# Exercise brief
Extract the text of each of the records below, reproducing every line verbatim and in its original order.

(Beginning of Extracted data)

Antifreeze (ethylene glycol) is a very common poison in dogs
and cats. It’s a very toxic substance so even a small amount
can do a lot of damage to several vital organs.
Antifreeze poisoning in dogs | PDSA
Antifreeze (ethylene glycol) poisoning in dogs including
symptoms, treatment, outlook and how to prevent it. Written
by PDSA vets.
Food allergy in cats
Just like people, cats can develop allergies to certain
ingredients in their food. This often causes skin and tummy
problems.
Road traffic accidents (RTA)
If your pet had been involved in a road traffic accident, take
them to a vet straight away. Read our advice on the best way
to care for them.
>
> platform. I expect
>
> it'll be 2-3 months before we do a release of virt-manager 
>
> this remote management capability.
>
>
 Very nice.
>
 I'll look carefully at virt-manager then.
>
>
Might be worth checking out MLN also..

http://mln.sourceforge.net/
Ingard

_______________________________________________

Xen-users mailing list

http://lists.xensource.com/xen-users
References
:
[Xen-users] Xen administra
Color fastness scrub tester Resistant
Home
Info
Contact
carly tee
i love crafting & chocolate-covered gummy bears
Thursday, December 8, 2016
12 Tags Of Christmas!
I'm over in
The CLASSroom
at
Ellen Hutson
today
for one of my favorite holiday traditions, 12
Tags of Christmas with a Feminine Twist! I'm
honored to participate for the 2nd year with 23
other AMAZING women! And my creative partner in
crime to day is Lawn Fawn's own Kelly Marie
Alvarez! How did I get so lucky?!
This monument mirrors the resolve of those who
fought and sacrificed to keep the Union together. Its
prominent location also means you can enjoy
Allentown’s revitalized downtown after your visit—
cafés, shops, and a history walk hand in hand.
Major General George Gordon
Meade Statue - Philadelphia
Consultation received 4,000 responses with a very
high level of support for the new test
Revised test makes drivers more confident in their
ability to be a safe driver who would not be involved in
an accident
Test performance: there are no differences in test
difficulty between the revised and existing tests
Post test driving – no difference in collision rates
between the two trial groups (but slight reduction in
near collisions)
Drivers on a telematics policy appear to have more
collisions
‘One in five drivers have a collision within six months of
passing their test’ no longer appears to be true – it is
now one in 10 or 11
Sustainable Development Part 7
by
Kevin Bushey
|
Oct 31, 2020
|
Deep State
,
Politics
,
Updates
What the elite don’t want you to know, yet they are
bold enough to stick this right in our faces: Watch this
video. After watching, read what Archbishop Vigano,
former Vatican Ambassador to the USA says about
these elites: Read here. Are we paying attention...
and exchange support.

(End of Extracted data)

# Result for this task
Antifreeze (ethylene glycol) is a very common poison in dogs
and cats. It’s a very toxic substance so even a small amount
can do a lot of damage to several vital organs.
Antifreeze poisoning in dogs | PDSA
Antifreeze (ethylene glycol) poisoning in dogs including
symptoms, treatment, outlook and how to prevent it. Written
by PDSA vets.
Food allergy in cats
Just like people, cats can develop allergies to certain
ingredients in their food. This often causes skin and tummy
problems.
Road traffic accidents (RTA)
If your pet had been involved in a road traffic accident, take
them to a vet straight away. Read our advice on the best way
to care for them.
>
> platform. I expect
>
> it'll be 2-3 months before we do a release of virt-manager 
>
> this remote management capability.
>
>
 Very nice.
>
 I'll look carefully at virt-manager then.
>
>
Might be worth checking out MLN also..

http://mln.sourceforge.net/
Ingard

_______________________________________________

Xen-users mailing list

http://lists.xensource.com/xen-users
References
:
[Xen-users] Xen administra
Color fastness scrub tester Resistant
Home
Info
Contact
carly tee
i love crafting & chocolate-covered gummy bears
Thursday, December 8, 2016
12 Tags Of Christmas!
I'm over in
The CLASSroom
at
Ellen Hutson
today
for one of my favorite holiday traditions, 12
Tags of Christmas with a Feminine Twist! I'm
honored to participate for the 2nd year with 23
other AMAZING women! And my creative partner in
crime to day is Lawn Fawn's own Kelly Marie
Alvarez! How did I get so lucky?!
This monument mirrors the resolve of those who
fought and sacrificed to keep the Union together. Its
prominent location also means you can enjoy
Allentown’s revitalized downtown after your visit—
cafés, shops, and a history walk hand in hand.
Major General George Gordon
Meade Statue - Philadelphia
Consultation received 4,000 responses with a very
high level of support for the new test
Revised test makes drivers more confident in their
ability to be a safe driver who would not be involved in
an accident
Test performance: there are no differences in test
difficulty between the revised and existing tests
Post test driving – no difference in collision rates
between the two trial groups (but slight reduction in
near collisions)
Drivers on a telematics policy appear to have more
collisions
‘One in five drivers have a collision within six months of
passing their test’ no longer appears to be true – it is
now one in 10 or 11
Sustainable Development Part 7
by
Kevin Bushey
|
Oct 31, 2020
|
Deep State
,
Politics
,
Updates
What the elite don’t want you to know, yet they are
bold enough to stick this right in our faces: Watch this
video. After watching, read what Archbishop Vigano,
former Vatican Ambassador to the USA says about
these elites: Read here. Are we paying attention...
and exchange support.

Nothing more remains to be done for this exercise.